Vereinbarkeit von Homeoffice und Betreuung der Kinder hoch belastend
Auch in Düsseldorf melden die Eltern zurück, dass die Vereinbarkeit von Homeoffice und Betreuung der Kinder hoch belastend ist, teilt eine Sprecherin der Stadt auf Anfrage unserer Redaktion mit. Über 2000 Kinder werden derzeit in den Kitas im Stadtgebiet betreut. Im Normalbetrieb sind es knapp 6.300 Kinder. „Die Eltern klagen oft über unaushaltbare Situationen, weshalb immer mehr ihre Kinder wieder zu uns bringen“, sagt Annette Huth, Leiterin der städtischen Kita am Hackenbruch in Düsseldorf.

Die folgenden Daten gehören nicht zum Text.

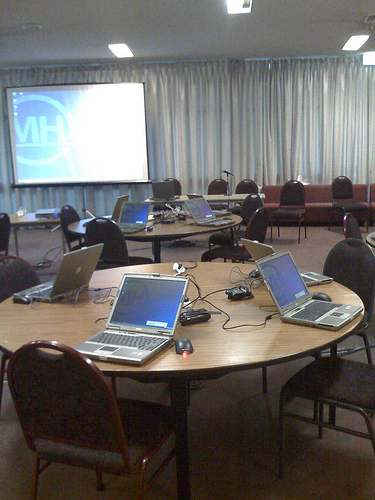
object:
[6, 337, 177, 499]
chair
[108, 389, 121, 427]
metal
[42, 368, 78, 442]
padding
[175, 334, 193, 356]
mouse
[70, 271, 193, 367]
computer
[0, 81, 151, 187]
screen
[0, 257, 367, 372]
table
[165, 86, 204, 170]
curtain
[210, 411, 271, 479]
floor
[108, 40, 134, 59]
lights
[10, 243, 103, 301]
laptops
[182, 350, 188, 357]
light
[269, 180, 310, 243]
chairs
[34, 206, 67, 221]
microphone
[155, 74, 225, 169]
wall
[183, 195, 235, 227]
computers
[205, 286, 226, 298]
wires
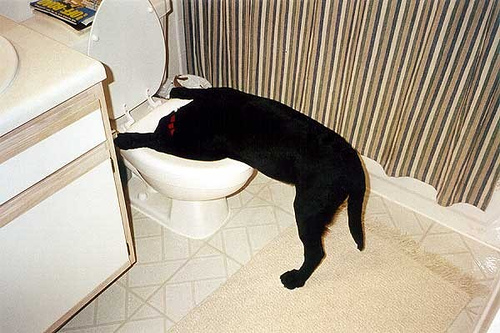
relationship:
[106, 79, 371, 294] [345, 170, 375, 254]
dog has tail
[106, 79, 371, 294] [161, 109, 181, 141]
dog has collar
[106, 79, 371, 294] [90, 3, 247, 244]
dog in toilet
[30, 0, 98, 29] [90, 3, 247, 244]
magazines on toilet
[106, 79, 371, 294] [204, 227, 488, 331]
dog on mat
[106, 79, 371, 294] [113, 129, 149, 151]
dog has paw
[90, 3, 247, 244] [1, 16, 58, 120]
toilet beside sink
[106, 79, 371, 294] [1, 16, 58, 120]
dog beside sink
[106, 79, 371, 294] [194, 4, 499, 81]
dog beside curtain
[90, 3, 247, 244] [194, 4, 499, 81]
toilet beside curtain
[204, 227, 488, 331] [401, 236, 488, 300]
mat has frills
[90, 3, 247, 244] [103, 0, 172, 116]
toilet has lid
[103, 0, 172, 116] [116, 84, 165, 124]
lid has hinges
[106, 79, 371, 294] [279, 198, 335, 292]
dog has hind leg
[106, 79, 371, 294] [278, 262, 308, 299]
dog has back paw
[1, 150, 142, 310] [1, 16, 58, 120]
cabinet under sink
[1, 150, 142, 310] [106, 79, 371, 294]
cabinet beside dog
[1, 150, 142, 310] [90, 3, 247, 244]
cabinet beside toilet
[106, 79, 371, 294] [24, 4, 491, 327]
dog in bathroom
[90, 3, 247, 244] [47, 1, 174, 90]
toilet has tank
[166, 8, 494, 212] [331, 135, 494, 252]
curtain of bathtub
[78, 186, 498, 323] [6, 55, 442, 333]
floor of bathroom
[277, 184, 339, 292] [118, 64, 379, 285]
leg of dog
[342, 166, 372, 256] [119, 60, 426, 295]
tail of dog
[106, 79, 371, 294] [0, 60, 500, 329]
dog in bathroom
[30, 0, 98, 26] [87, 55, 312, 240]
magazines on toilet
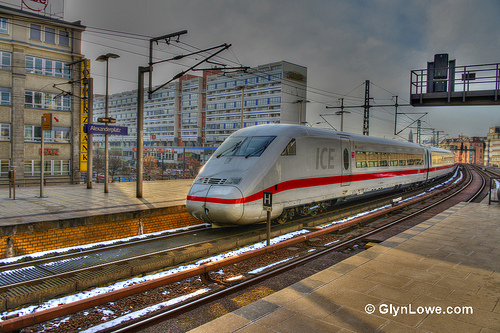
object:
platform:
[0, 174, 188, 228]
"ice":
[313, 144, 338, 169]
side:
[297, 133, 454, 195]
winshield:
[209, 131, 277, 157]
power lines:
[1, 11, 337, 104]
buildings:
[86, 57, 305, 162]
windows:
[348, 144, 427, 174]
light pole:
[104, 48, 111, 197]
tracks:
[0, 165, 485, 332]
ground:
[253, 129, 279, 186]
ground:
[2, 178, 498, 331]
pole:
[38, 115, 44, 196]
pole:
[104, 56, 109, 194]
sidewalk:
[145, 200, 498, 333]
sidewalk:
[1, 177, 195, 228]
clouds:
[214, 6, 445, 108]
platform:
[113, 202, 499, 333]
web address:
[361, 298, 478, 321]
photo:
[1, 1, 498, 330]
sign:
[76, 57, 93, 172]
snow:
[0, 252, 223, 324]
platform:
[407, 52, 498, 108]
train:
[185, 120, 463, 228]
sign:
[257, 189, 278, 244]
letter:
[261, 190, 272, 212]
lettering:
[79, 58, 94, 170]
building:
[0, 2, 93, 188]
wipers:
[244, 140, 271, 159]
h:
[264, 193, 272, 205]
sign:
[80, 115, 123, 193]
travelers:
[39, 146, 97, 273]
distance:
[314, 78, 484, 166]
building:
[437, 135, 484, 164]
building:
[481, 125, 484, 164]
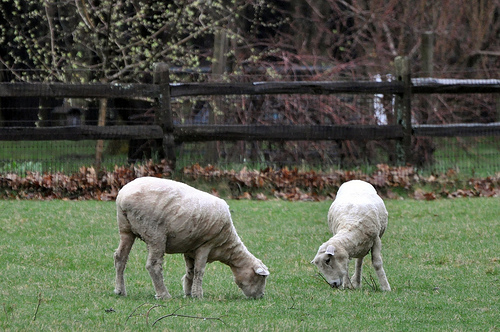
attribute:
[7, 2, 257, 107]
leaves — green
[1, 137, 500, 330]
grass — green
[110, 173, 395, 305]
sheep — white, grazing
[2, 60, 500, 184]
fence — brown, wooden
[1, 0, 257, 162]
tree — bare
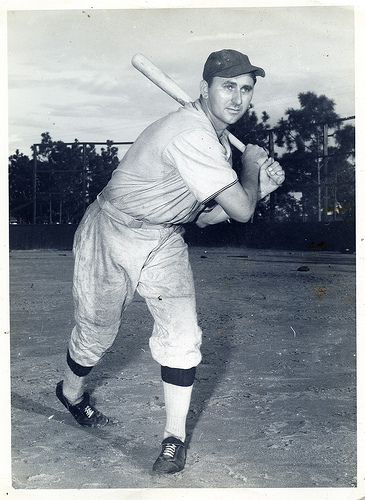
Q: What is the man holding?
A: A baseball bat.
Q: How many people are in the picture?
A: One.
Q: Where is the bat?
A: In the man's hands.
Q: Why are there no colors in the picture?
A: It's shot with black and white film.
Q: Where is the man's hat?
A: On his head.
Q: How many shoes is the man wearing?
A: Two.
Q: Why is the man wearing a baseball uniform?
A: He is a baseball player.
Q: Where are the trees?
A: Behind the fence.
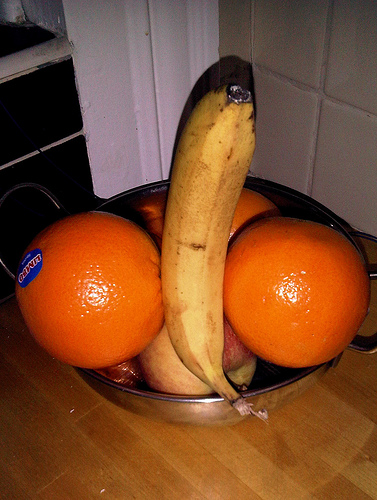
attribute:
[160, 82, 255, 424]
banana — yellow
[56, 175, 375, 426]
fruit bowl — silver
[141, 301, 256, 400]
apple — yellow, green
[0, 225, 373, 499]
table — wood, wooden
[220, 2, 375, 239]
wall — white, tiled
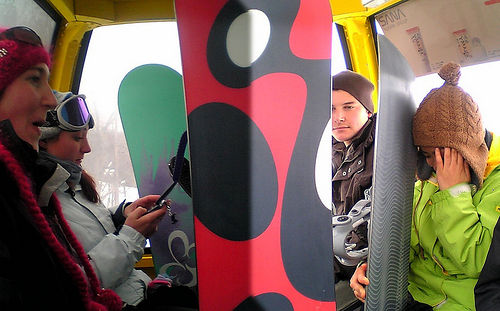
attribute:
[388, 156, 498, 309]
jacket — lime green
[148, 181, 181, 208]
cellular phone — slim 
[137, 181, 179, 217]
cell phone — her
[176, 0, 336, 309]
snowboard — red, black, white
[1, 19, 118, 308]
woman — black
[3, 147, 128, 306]
sweater — red 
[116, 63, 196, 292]
snowboard — teal, purple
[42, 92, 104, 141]
goggles — snow, pair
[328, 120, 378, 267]
jacket — black 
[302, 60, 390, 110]
beanie — black 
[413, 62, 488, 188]
hat — brown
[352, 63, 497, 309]
person — hiding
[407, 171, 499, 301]
green jacket — lime 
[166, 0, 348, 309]
snowboard — Red, white , navy , blue 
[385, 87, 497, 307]
person — knitted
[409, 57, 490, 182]
beany — brown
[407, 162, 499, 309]
jacket — green 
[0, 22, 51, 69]
cap — red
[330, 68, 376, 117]
knitted cap — brown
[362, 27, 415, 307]
snowboard — silver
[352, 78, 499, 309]
snowboarder — group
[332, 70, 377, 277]
snowboarder — group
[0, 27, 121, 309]
snowboarder — group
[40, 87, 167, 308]
snowboarder — group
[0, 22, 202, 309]
woman — sitting together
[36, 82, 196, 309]
woman — sitting together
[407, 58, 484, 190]
ski cap — Brown 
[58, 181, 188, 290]
jacket — white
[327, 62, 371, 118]
cap — black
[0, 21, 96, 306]
female — snowboarder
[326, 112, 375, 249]
jacket — brown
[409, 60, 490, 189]
cap — beige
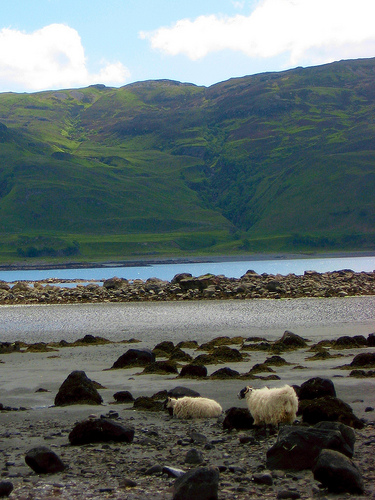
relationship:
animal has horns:
[240, 379, 306, 424] [238, 382, 246, 404]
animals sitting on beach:
[145, 370, 302, 438] [7, 309, 367, 489]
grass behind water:
[47, 225, 303, 261] [190, 254, 349, 277]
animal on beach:
[237, 381, 298, 429] [7, 309, 367, 489]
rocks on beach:
[49, 366, 358, 485] [7, 309, 367, 489]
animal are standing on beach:
[237, 381, 298, 429] [7, 309, 367, 489]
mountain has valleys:
[21, 89, 349, 225] [128, 93, 239, 213]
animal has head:
[237, 381, 298, 429] [235, 382, 260, 408]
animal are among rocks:
[237, 381, 298, 429] [49, 366, 358, 485]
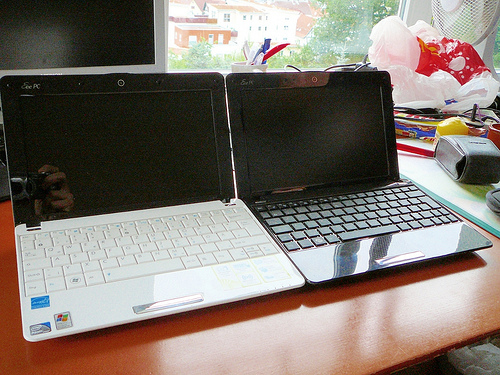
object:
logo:
[19, 82, 40, 91]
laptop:
[1, 72, 307, 344]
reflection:
[7, 166, 75, 218]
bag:
[365, 15, 499, 115]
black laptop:
[225, 70, 493, 285]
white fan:
[427, 0, 500, 80]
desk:
[0, 180, 500, 375]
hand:
[33, 165, 75, 221]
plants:
[183, 41, 230, 70]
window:
[163, 0, 498, 77]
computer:
[1, 68, 303, 348]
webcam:
[117, 79, 125, 87]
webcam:
[311, 76, 318, 83]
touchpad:
[133, 293, 203, 313]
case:
[433, 134, 499, 185]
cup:
[231, 60, 267, 74]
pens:
[250, 42, 290, 65]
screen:
[20, 88, 220, 215]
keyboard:
[17, 205, 277, 295]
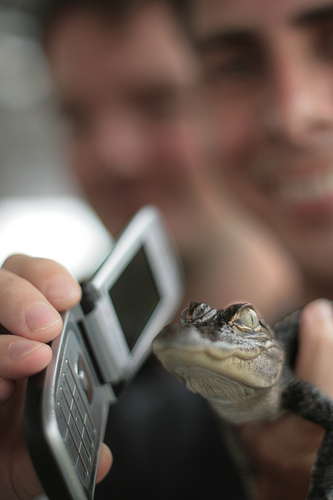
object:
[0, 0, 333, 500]
man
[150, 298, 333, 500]
snake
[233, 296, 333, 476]
hand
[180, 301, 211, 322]
eyes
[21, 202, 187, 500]
cellphone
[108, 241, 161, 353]
screen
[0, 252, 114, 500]
hand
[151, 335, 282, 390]
mouth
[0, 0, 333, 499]
picture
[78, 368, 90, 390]
controls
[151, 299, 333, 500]
alligator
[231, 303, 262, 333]
eye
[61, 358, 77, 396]
buttons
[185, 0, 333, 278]
faces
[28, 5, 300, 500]
men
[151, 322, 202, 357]
snout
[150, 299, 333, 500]
dinosaur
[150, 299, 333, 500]
lizard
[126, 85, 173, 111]
eye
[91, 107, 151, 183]
nose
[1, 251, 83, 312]
finger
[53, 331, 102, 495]
keypad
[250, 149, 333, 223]
smile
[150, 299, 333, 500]
frog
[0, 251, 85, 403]
fingers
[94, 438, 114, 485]
thumb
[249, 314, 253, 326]
slit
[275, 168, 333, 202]
teeth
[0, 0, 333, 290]
background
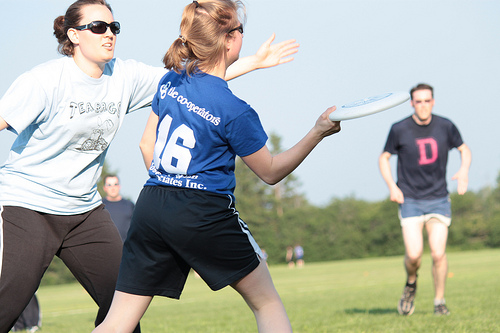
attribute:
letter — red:
[410, 134, 445, 165]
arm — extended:
[119, 28, 310, 93]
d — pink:
[415, 136, 438, 167]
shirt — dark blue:
[387, 112, 462, 199]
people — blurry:
[294, 242, 306, 267]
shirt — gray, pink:
[382, 111, 464, 196]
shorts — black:
[102, 179, 279, 306]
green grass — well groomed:
[0, 250, 499, 330]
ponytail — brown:
[53, 15, 73, 56]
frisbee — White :
[328, 90, 410, 122]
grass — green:
[65, 255, 497, 330]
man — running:
[365, 82, 466, 332]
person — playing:
[166, 2, 275, 132]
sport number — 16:
[149, 108, 204, 184]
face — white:
[405, 79, 440, 126]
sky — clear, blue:
[243, 2, 498, 121]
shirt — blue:
[141, 73, 269, 190]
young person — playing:
[380, 82, 472, 321]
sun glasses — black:
[72, 22, 123, 32]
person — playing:
[2, 4, 304, 331]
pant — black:
[0, 184, 167, 331]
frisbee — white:
[329, 87, 411, 122]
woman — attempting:
[1, 2, 192, 332]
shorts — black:
[111, 182, 270, 298]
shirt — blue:
[118, 51, 255, 205]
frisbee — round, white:
[331, 93, 409, 120]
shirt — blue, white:
[142, 60, 272, 195]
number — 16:
[146, 111, 202, 176]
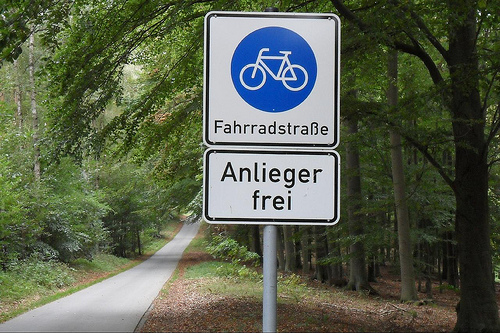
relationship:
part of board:
[209, 29, 234, 47] [205, 6, 350, 146]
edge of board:
[194, 5, 215, 11] [205, 6, 350, 146]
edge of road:
[163, 261, 191, 275] [67, 212, 201, 332]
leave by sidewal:
[201, 290, 226, 304] [142, 233, 214, 330]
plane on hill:
[27, 193, 83, 259] [29, 165, 162, 274]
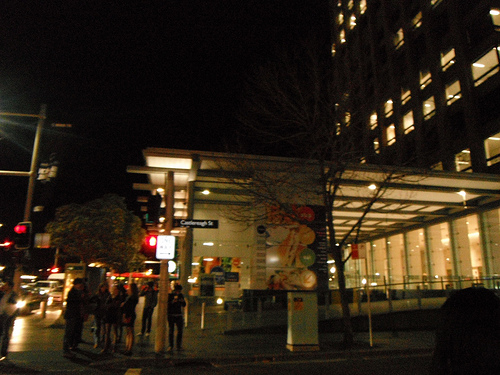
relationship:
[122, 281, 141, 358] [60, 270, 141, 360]
person in group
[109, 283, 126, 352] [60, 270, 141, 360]
person in group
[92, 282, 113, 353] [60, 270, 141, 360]
person in group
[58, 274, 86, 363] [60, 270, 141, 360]
person in group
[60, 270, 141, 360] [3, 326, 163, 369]
group standing on street corner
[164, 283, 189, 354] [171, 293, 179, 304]
woman holding cup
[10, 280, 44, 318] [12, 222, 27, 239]
car waiting at stop light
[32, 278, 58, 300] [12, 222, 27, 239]
car waiting at stop light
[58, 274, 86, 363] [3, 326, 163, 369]
person on street corner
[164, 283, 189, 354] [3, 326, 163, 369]
person on street corner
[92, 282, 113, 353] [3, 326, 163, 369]
person on street corner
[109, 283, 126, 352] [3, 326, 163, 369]
person on street corner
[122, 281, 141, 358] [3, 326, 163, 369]
person on street corner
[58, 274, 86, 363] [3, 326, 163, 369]
person standing at street corner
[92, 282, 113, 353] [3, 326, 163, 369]
person standing at street corner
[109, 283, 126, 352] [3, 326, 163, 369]
person standing at street corner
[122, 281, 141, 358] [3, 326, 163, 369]
person standing at street corner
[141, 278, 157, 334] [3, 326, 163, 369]
person standing at street corner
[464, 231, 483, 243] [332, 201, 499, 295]
light in a lobby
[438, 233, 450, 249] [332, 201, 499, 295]
light in a lobby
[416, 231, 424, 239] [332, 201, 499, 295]
light in a lobby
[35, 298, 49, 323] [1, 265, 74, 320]
trash can on street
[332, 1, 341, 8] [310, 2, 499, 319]
upper window of building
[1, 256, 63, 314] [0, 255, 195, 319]
traffic in distance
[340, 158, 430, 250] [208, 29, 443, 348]
branch of tree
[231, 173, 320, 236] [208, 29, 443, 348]
branch of tree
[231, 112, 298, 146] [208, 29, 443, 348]
branch of tree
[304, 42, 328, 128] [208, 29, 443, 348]
branch of tree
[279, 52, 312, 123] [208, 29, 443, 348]
branch of tree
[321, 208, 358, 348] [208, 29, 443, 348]
trunk of tree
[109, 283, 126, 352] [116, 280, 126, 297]
person has hair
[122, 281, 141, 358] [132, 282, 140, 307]
person has hair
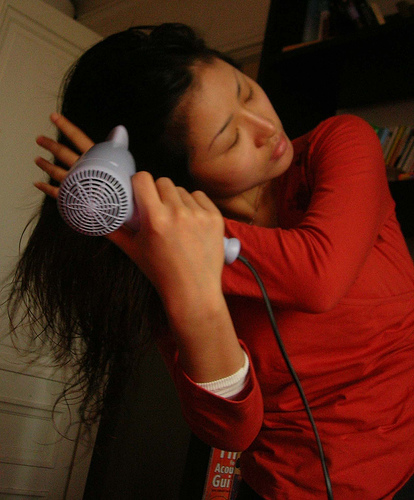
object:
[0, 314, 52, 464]
door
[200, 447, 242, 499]
book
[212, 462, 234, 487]
lettering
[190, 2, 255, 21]
white wall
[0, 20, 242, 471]
long hair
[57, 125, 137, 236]
blow dryer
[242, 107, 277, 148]
nose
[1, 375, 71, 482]
drawers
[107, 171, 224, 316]
hand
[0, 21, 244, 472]
hair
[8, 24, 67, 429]
door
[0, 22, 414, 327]
girl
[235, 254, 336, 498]
cord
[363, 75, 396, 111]
ground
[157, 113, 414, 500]
shirt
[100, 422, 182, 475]
bookcase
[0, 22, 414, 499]
woman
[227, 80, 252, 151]
eyes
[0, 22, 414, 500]
girl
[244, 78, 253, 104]
eye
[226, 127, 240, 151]
eye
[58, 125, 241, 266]
blow dryer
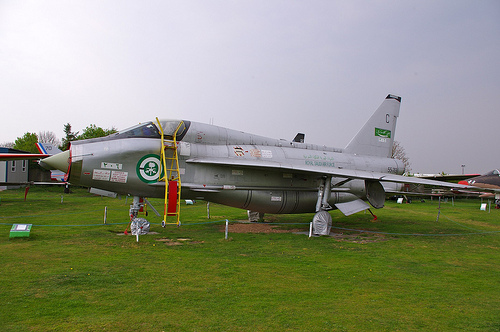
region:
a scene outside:
[10, 22, 495, 322]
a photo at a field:
[5, 9, 495, 329]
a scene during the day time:
[16, 13, 494, 330]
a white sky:
[7, 8, 494, 163]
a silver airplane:
[17, 86, 487, 233]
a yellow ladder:
[133, 113, 203, 231]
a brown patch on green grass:
[205, 208, 397, 268]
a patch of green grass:
[6, 175, 498, 326]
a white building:
[0, 132, 70, 203]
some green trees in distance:
[3, 96, 161, 168]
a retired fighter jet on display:
[21, 80, 482, 255]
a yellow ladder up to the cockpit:
[158, 138, 185, 234]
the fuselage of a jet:
[120, 110, 355, 216]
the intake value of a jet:
[30, 136, 76, 186]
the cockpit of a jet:
[127, 114, 193, 138]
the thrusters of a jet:
[386, 155, 410, 197]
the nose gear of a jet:
[126, 191, 151, 238]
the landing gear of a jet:
[312, 177, 337, 236]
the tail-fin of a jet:
[345, 84, 410, 150]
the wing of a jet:
[223, 160, 498, 200]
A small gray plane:
[35, 89, 498, 238]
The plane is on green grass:
[1, 90, 498, 330]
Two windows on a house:
[6, 152, 30, 173]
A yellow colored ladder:
[150, 114, 185, 232]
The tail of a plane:
[342, 90, 405, 158]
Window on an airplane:
[112, 114, 190, 142]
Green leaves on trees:
[9, 119, 121, 156]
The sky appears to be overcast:
[1, 3, 498, 175]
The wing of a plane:
[183, 152, 498, 199]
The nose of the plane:
[33, 140, 100, 193]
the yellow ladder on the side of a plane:
[155, 127, 187, 227]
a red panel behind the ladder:
[167, 178, 176, 218]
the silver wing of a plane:
[198, 150, 488, 191]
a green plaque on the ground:
[7, 216, 36, 238]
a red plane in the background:
[415, 168, 494, 198]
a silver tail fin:
[344, 91, 402, 151]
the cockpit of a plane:
[147, 119, 187, 135]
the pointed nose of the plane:
[39, 153, 72, 168]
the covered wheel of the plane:
[314, 208, 335, 238]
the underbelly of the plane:
[181, 180, 321, 211]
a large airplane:
[36, 95, 424, 230]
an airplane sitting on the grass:
[53, 112, 433, 218]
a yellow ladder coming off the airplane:
[162, 141, 182, 226]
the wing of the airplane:
[200, 140, 495, 195]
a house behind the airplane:
[1, 145, 44, 188]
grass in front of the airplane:
[25, 250, 490, 326]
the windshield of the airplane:
[150, 120, 182, 131]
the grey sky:
[41, 25, 362, 98]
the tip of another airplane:
[458, 166, 495, 192]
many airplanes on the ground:
[76, 92, 492, 189]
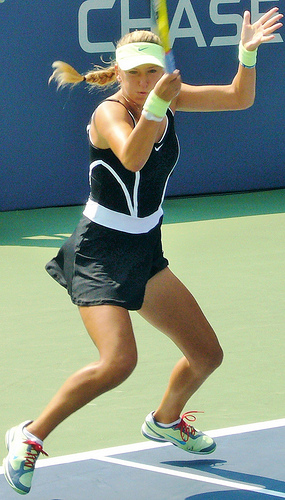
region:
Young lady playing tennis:
[4, 3, 282, 493]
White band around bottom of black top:
[72, 193, 166, 232]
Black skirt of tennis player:
[43, 213, 168, 310]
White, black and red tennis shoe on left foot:
[139, 413, 214, 455]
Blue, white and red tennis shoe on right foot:
[0, 416, 42, 494]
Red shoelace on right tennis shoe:
[20, 435, 49, 467]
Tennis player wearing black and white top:
[85, 93, 178, 230]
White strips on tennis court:
[2, 414, 280, 491]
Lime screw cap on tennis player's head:
[112, 40, 166, 69]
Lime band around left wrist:
[230, 43, 260, 69]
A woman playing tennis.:
[1, 3, 229, 492]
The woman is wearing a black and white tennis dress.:
[30, 89, 179, 301]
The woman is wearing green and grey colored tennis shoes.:
[0, 403, 219, 492]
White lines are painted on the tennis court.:
[1, 415, 278, 489]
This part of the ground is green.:
[195, 244, 262, 291]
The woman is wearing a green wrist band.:
[142, 82, 173, 126]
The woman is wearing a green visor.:
[108, 22, 177, 87]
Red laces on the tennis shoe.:
[16, 439, 48, 469]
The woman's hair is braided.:
[39, 24, 114, 94]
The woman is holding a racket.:
[133, 0, 195, 89]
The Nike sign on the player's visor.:
[134, 43, 149, 55]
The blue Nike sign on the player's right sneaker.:
[170, 433, 187, 448]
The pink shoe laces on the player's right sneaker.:
[179, 408, 206, 446]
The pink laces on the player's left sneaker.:
[24, 435, 42, 469]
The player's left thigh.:
[74, 300, 137, 368]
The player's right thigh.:
[149, 271, 218, 341]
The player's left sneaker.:
[5, 416, 53, 499]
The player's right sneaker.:
[143, 407, 217, 457]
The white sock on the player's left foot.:
[22, 429, 46, 446]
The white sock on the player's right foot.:
[161, 417, 178, 427]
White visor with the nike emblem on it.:
[111, 39, 169, 73]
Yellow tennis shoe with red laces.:
[138, 410, 222, 461]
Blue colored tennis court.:
[57, 460, 131, 494]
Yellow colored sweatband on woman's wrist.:
[133, 85, 176, 125]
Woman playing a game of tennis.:
[24, 5, 259, 474]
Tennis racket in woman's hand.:
[142, 0, 185, 101]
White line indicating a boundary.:
[219, 410, 283, 440]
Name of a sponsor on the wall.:
[69, 2, 282, 54]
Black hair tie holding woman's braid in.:
[77, 71, 88, 82]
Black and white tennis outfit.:
[45, 98, 194, 317]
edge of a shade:
[199, 204, 225, 226]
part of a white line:
[131, 452, 155, 483]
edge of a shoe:
[199, 441, 216, 454]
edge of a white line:
[74, 455, 109, 472]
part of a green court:
[111, 398, 128, 422]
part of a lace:
[176, 413, 190, 433]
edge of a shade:
[194, 490, 211, 498]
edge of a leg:
[156, 390, 171, 420]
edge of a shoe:
[143, 414, 152, 430]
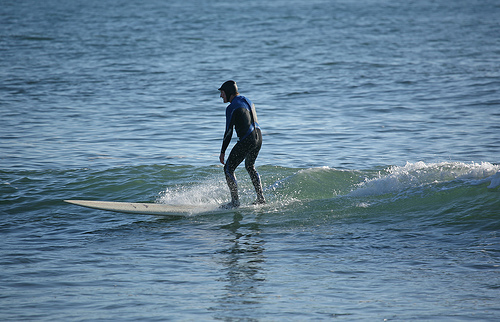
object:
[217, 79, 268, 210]
wet suit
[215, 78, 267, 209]
man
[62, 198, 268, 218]
surfboard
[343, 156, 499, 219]
wave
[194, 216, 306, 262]
light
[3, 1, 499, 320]
water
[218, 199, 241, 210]
feet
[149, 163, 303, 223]
spray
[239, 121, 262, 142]
stripes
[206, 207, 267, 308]
reflection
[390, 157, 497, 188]
top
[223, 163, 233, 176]
knee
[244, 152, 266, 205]
legs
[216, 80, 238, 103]
hat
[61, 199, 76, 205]
tip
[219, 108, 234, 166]
arm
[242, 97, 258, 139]
zipper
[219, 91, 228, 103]
face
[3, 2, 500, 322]
ocean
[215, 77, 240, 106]
head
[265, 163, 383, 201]
waves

Der wachsenden Zahl an Eltern, die das Betreuungsangebot der Kindertagesstätten wahrnehmen, sieht die Gewerkschaft Erziehung und Wissenschaft (GEW) NRW kritisch entgegen. „Wir hätten uns eine klare Verordnung gewünscht, denn der Appell an die Eltern von Minister Stamp hat in vielen Einrichtungen nicht zum gewünschten Erfolg geführt. Stattdessen sind viele Kitas voll und an einen adäquaten Infektionsschutz, sowohl unter den Kindern als natürlich auch gegenüber den Erzieherinnen und Erziehern, ist nicht zu denken“, sagt Joyce Abebrese, Referentin für Tarifpolitik, Jugendhilfe und Sozialarbeit und Erwachsenenbildung der GEW NRW.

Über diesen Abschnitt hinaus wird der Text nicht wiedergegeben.